Indeed Joshua Barnfield, director of CRR, says he estimates Brits “will spend three or four times more than at the births of Prince William and Harry.”
The Internet, with its speedy dissemination of information and selling power is one reason for the big spending. Another is a resurgence of interest in the royal family following the marriage of Prince William and Kate Middleton in 2011. Their low-level glamor and evident happiness has made them – along with Prince Harry, who has shown a surprising flair for international diplomacy – the most popular royals in years.
The wedding, and the following summer’s celebrations for Elizabeth’s 60 years on the throne, showed off the spectacular pomp at which Britain still excels.

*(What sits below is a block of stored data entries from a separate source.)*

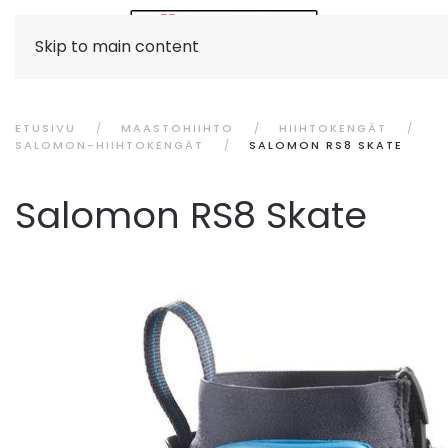
Skip to main content
ETUSIVU
MAASTOHIIHTO
HIIHTOKENGÄT
SALOMON-HIIHTOKENGÄT
SALOMON RS8 SKATE
Salomon RS8 Skate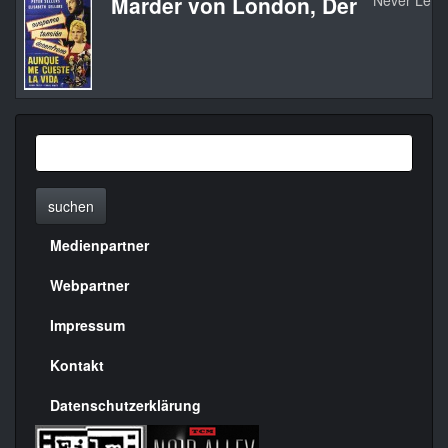
Marder von London, Der
Never Let 
suchen
Medienpartner
Menülinks
rechte
Webpartner
Seite
Impressum
Kontakt
Datenschutzerklärung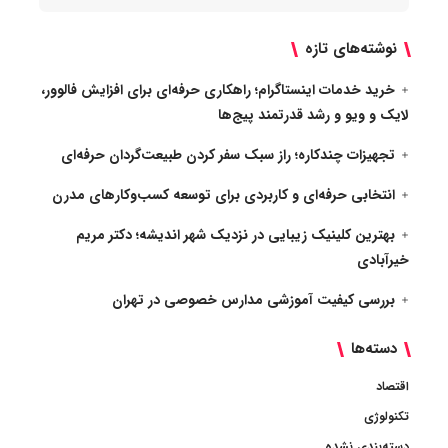
نوشته‌های تازه
خرید خدمات اینستاگرام؛ راهکاری حرفه‌ای برای افزایش فالوور،
لایک و ویو و رشد قدرتمند پیج‌ها
تجهیزات چندکاره؛ راز سبک سفر کردن طبیعت‌گردان حرفه‌ای
انتخابی حرفه‌ای و کاربردی برای توسعه کسب‌وکارهای مدرن
بهترین کلینیک زیبایی در نزدیک شهر اندیشه؛ دکتر مریم
خیرآبادی
بررسی کیفیت آموزشی مدارس خصوصی در تهران
دسته‌ها
اقتصاد
تکنولوژی
دسته‌بندی نشده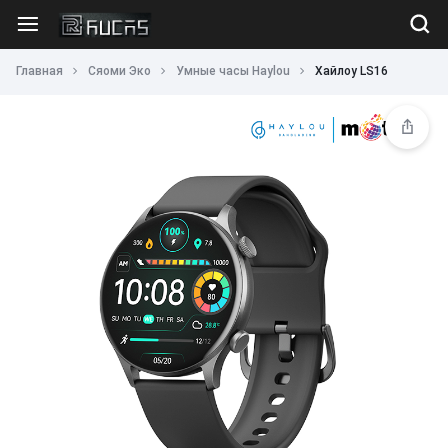
Главная
Сяоми Эко
Умные часы Haylou
Хайлоу LS16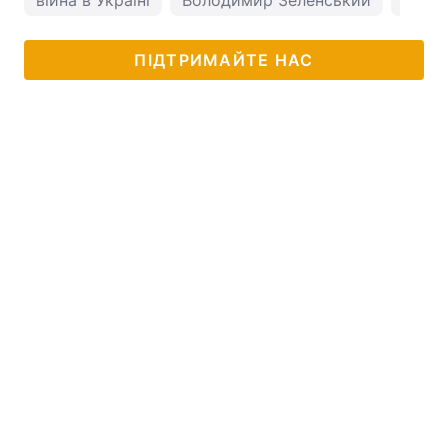
ПІДТРИМАЙТЕ НАС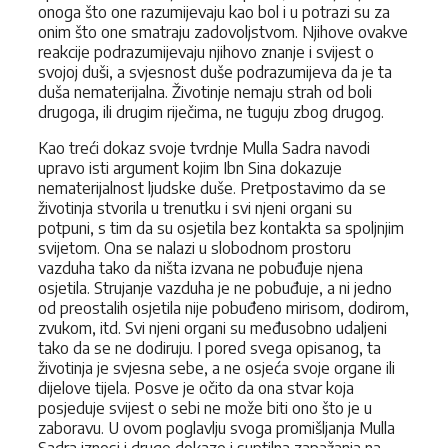
onoga što one razumijevaju kao bol i u potrazi su za
onim što one smatraju zadovoljstvom. Njihove ovakve
reakcije podrazumijevaju njihovo znanje i svijest o
svojoj duši, a svjesnost duše podrazumijeva da je ta
duša nematerijalna. Životinje nemaju strah od boli
drugoga, ili drugim riječima, ne tuguju zbog drugog.
Kao treći dokaz svoje tvrdnje Mulla Sadra navodi
upravo isti argument kojim Ibn Sina dokazuje
nematerijalnost ljudske duše. Pretpostavimo da se
životinja stvorila u trenutku i svi njeni organi su
potpuni, s tim da su osjetila bez kontakta sa spoljnjim
svijetom. Ona se nalazi u slobodnom prostoru
vazduha tako da ništa izvana ne pobuđuje njena
osjetila. Strujanje vazduha je ne pobuđuje, a ni jedno
od preostalih osjetila nije pobuđeno mirisom, dodirom,
zvukom, itd. Svi njeni organi su međusobno udaljeni
tako da se ne dodiruju. I pored svega opisanog, ta
životinja je svjesna sebe, a ne osjeća svoje organe ili
dijelove tijela. Posve je očito da ona stvar koja
posjeduje svijest o sebi ne može biti ono što je u
zaboravu. U ovom poglavlju svoga promišljanja Mulla
Sadra iznosi i druge dokaze i suptilna zapažanja na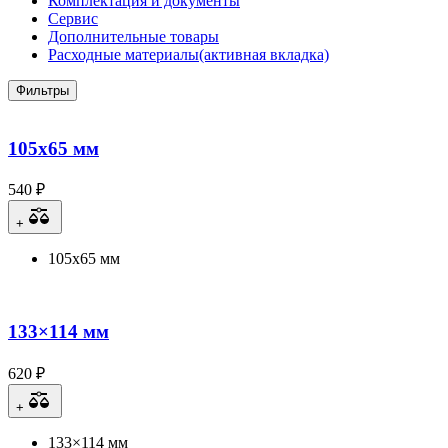
Комплектация и документы
Сервис
Дополнительные товары
Расходные материалы
(активная вкладка)
Фильтры
105х65 мм
540 ₽
+
105х65 мм
133×114 мм
620 ₽
+
133×114 мм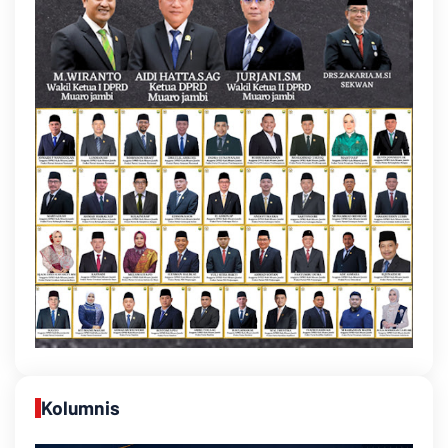
Kolumnis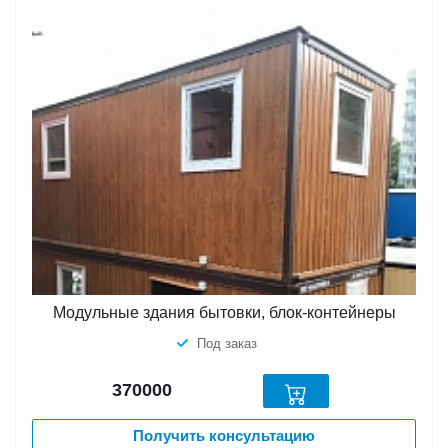
Модульные здания бытовки, блок-контейнеры
Под заказ
370000
Получить консультацию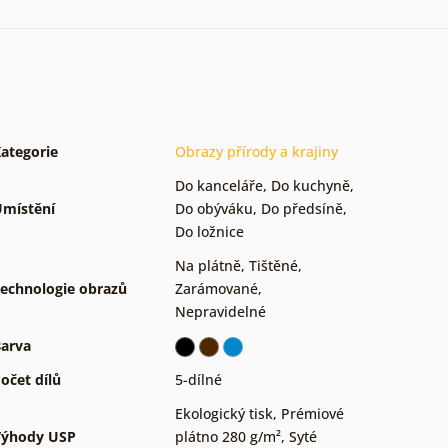
ategorie
Obrazy přírody a krajiny
Do kanceláře
,
Do kuchyně
,
místění
Do obýváku
,
Do předsíně
,
Do ložnice
Na plátně
,
Tištěné
,
echnologie obrazů
Zarámované
,
Nepravidelné
arva
očet dílů
5-dílné
Ekologický tisk
,
Prémiové
Výhody USP
plátno 280 g/m²
,
Syté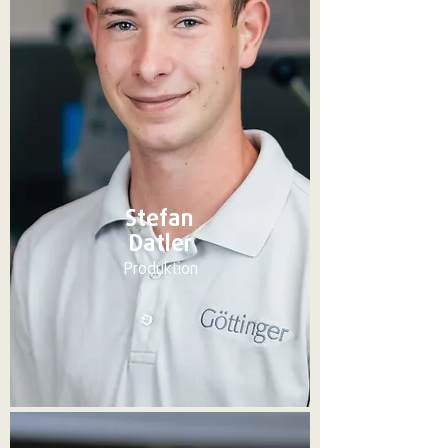
Stefan
Datler
Produktion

Months later the 2012 Summer Olympics, followed by the most watched Paralympics in history, heightened the patriotic mood. At a time when post-empire Britain has little to distinguish it from other countries, patriotism and support for the royal family are easily conflated in the popular imagination.
But changing behavior of consumers has also played its part.
“We do a lot of research into consumer behavior and there is an increasing tendency to celebrate things these days,” says Mr. Barnfield. “If someone had a party to mark a royal baby’s birth in the '70s or '80s people would say, ‘Er, why are you doing that?’”
Pauline Maclaren, professor of marketing and consumer research at Royal Holloway College at the University of London, is writing a book on consumers and the branding of the royal family which will be published by California University Press next year.
She says while serious collectors of memorabilia are probably royalists, “a lot of people are just buying these things for fun. It’s seen as part of being British rather than any more serious support of the monarchy.”
One company likely to do well out of the birth is Party Pieces, owned by Kate’s parents, Carole and Michael Middleton, which has revamped its website, adding a “baby arrival” range with blue and pink balloons and rattles.
This has prompted many newspaper headlines suggesting the Middletons are exploiting their grandchild’s bloodline.
But with both Highgrove and the Royal Collection – which pumps profits into the upkeep of the royal palaces and is offering a $20 guardsman onesie – also selling baby paraphernalia, it would be unfair to lay all the blame for commercializing the birth at the doors of the Middletons.
"The Royal Collection does things in a rather more subtle style than some sellers,” says Mr. Little of Majesty magazine. “It will, I am sure, produce commemorative china, but using coats of arms rather than the faces of William and Kate.”
But any suggestion that the royal family feels the Middleton family is overstepping the mark he attributes to “media mischief. There will always be people who wish to remind us of Kate’s middle-class background.”
Partying and commemorative china aside, the royal birth is likely to impact sales in other sectors. Just as dresses, especially maternity dresses, have sold out as Kate Middleton has been snapped wearing them, so sales of whatever buggy the third in line to the throne goes out in are expected to soar.
The betting business, which tends to do well at big national events, has a protracted selling window with a royal birth, thanks to bets placed on names. Alexandra and George are currently in the lead, while bets are also being placed on the baby’s hair color (brown, unsurprisingly, is ahead).
'Free publicity for Britain'
Tourism, too, will get a big boost from overseas visitors curious about the kinds of people who inhabit castles. “The royal family generates free worldwide publicity for Britain – you can’t put a value on that,” says Patricia Yates, director of Strategy at VisitBritain, the tourism agency.
Then there is the more general boost that the birth is likely to give the economy, boosting the confidence of consumers and investors.
A government study published this month suggested last summer delivered £2.5 billion ($3.9 billion) in foreign direct investment resulting from business events launched during the Olympics.
“The economy is already improving,” says Barnfield. "The birth will be another uptick in the right direction."